Breakthroughs from the lab have included the determination of the switching mechanisms of several tyrosine kinases, including that of the Src family of tyrosine kinases, the immune-cell kinases ZAP-70 and Btk, and the epidermal growth factor receptor (EGFR). They have also advanced the fundamental understanding of the regulation of several other signaling proteins, including the Ras activator SOS and CaMKII, an oligomeric kinase that plays a central role in neuronal signaling. Those insights have helped understand how the misregulation of these enzymes is often coupled to cancer and immune diseases and have implications for the development of kinase-targeted drugs to treat these diseases.

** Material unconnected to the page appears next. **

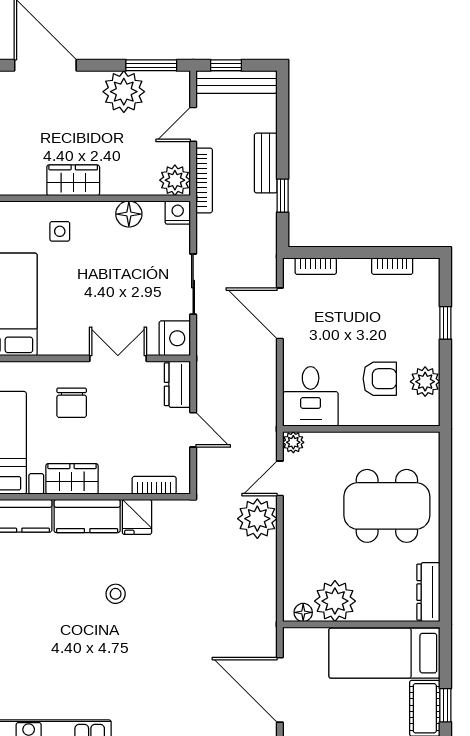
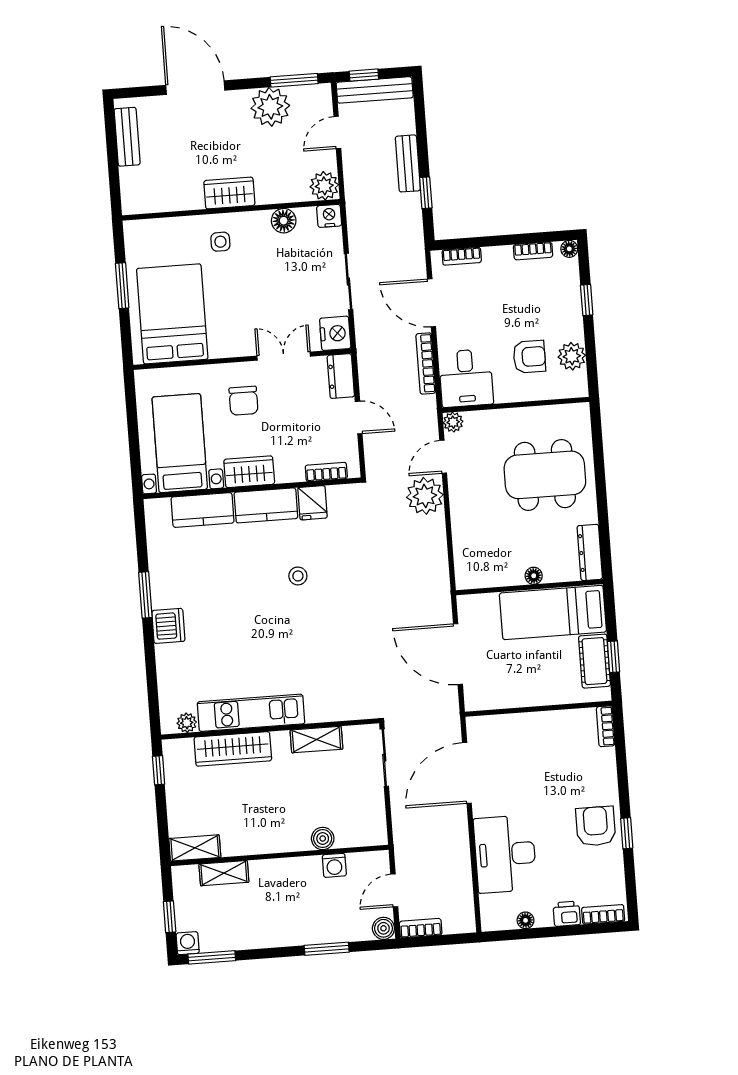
bookcase: (204, 180) -> (426, 363), moved, turned 180
floor lamp: (431, 267) -> (569, 249), added
plant: (335, 601) -> (503, 567), removed
floor lamp: (303, 612) -> (534, 576), moved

Read more about Professor John Kuriyan.

Michael Marletta

Michael Marletta

  1. Professor of Chemistry
  2. Professor of Molecular and Cell Biology
  3. CH and Annie Li Chair in the Molecular Biology of Diseases

Research Interests

Questions under investigation in his laboratory lie at the interface of chemistry and biology, with a particular emphasis on the study of protein function and enzyme reaction mechanisms and a focus on molecular answers to complex function in biology.

Areas Include:

  • Nitric Oxide (NO) signaling and gas sensing: continued studies have led to a more general molecular understanding of gas-sensing mechanisms in biology.
  • Polysaccharide Monooxygenases: The lab has recently investigated cellulose degradation with the hope of getting past a long-standing bottleneck in producing biofuels from feedstock.

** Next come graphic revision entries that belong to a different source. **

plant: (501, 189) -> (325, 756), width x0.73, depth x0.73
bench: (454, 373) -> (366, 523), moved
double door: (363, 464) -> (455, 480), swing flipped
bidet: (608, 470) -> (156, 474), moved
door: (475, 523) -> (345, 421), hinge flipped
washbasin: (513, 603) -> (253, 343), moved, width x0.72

Read more about Professor Michael Marletta.

Eran Rabani

Eran Rabani

  1. Professor of Chemistry
  2. Glenn T. Seaborg Chair in Physical Chemistry

Research Interests

Eran Rabani's research involves the development of theoretical and computational tools to investigate fundamental properties of nanostructures. His research covers structural, electronic and optical properties of nanocrystals, doping of nanoparticles, exciton and multiexciton dynamics at the nanoscale, and transport in correlated nano-junctions. Much of this relies on the development of stochastic electronic structure techniques to describe the ground and excited state properties in large-scale nanostructures. In addition, he has pioneered real-time approaches to nonequilibrium many-body quantum dynamics to describe quantum liquid and glasses and to explore electron-electron and electron-phonon interactions in nano-junctions.